Throughout the entire month, promptly at midday, Mansour was there, staring up at the drops of water collecting on the surface of the clay jahla. He watched as the little drops gradually came together as one large drop rolling down the side of the clay pitcher. That’s when he opened his mouth, still lying there perfectly positioned below, until that rich, perfect drop plopped into his mouth. He would continue his vigil, reckoning the exact timing, until the second drop fell into his open mouth. When his father grew suspicious about Mansour’s sudden love of lying beneath the jahla through the hottest moments of the day, the boy managed to escape the paternal whip by insisting that he had not broken the fast. A drop fell into his insides by accident! It must have been a boon from God, and so God meant him to have this blessed sustenance!

My grandmother knew that she would not have the strength to fast for pay. But she wanted those eyeglasses.

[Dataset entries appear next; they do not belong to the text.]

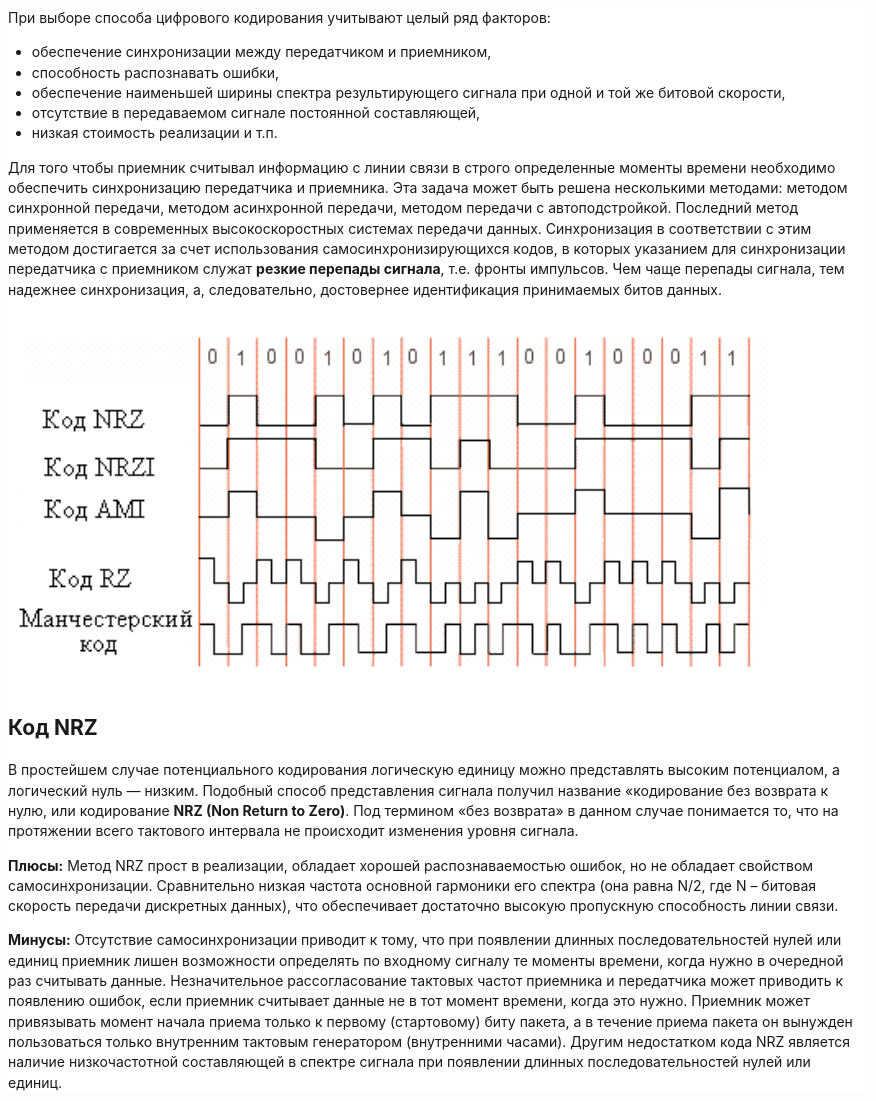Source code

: При выборе способа цифрового кодирования учитывают целый ряд факторов:
- обеспечение синхронизации между передатчиком и приемником,
- способность распознавать ошибки,
- обеспечение наименьшей ширины спектра результирующего сигнала при одной и той же битовой
скорости,
- отсутствие в передаваемом сигнале постоянной составляющей,
- низкая стоимость реализации и т.п.

Для того чтобы приемник считывал информацию с линии связи в строго определенные моменты времени необходимо обеспечить синхронизацию передатчика и приемника. Эта задача может быть решена несколькими методами: методом синхронной передачи, методом асинхронной передачи, методом передачи с автоподстройкой. Последний метод применяется в современных высокоскоростных системах передачи данных. Синхронизация в соответствии с этим методом достигается за счет использования
самосинхронизирующихся кодов, в которых указанием для синхронизации передатчика с приемником служат **резкие перепады сигнала**, т.е. фронты импульсов. Чем чаще перепады сигнала, тем надежнее синхронизация, а, следовательно, достовернее идентификация принимаемых битов данных. 

![picture 36](../images/digital_codes.png)  

## Код NRZ

В простейшем случае потенциального кодирования логическую единицу можно представлять высоким потенциалом, а логический нуль — низким. Подобный способ представления сигнала получил
название «кодирование без возврата к нулю, или кодирование **NRZ (Non Return to Zero)**. Под термином
«без возврата» в данном случае понимается то, что на протяжении всего тактового интервала не происходит изменения уровня сигнала. 

**Плюсы:** Метод NRZ прост в реализации, обладает хорошей распознаваемостью ошибок, но не обладает свойством самосинхронизации. Cравнительно низкая частота основной гармоники его спектра (она равна N/2, где N – битовая скорость передачи дискретных данных), что обеспечивает достаточно высокую пропускную способность линии связи.

**Минусы:** Отсутствие самосинхронизации приводит к тому, что при появлении длинных последовательностей нулей или единиц приемник лишен возможности определять по входному сигналу те моменты времени, когда нужно в очередной раз считывать данные. Незначительное рассогласование тактовых частот приемника и передатчика может приводить к появлению ошибок, если приемник считывает данные не в тот момент времени, когда это нужно. Приемник может привязывать момент начала приема только к первому (стартовому) биту пакета, а в течение приема пакета он вынужден пользоваться только внутренним тактовым генератором (внутренними часами). Другим недостатком кода NRZ является наличие низкочастотной составляющей в спектре сигнала при появлении длинных последовательностей нулей или единиц.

I press my cheek into the pillow. Snowflakes are flying into the windowpane. I press my cheek down harder, until the pillow forces my right eye closed. My left eye stays open. I form the word awraa on my lips and it circles and circles through my head. One-eyed. I move the letters around and try other combinations. I try to imagine how someone could live for eighty years with only one eye. The tears run from my eyes, from both my eyes, from my two sound eyes. My tears spill over her one eye, which is damaged; over the herbal concoctions that were prescribed by ignorance; over the violence and harshness of childhood; over children orphaned by their mothers’ deaths and thrown out by their fathers, and over their brothers’ tragic ends; over a field she did not possess; over a companion she was never fortunate enough to have; over a son who is not hers; over the grandchildren of a friend who died before she did.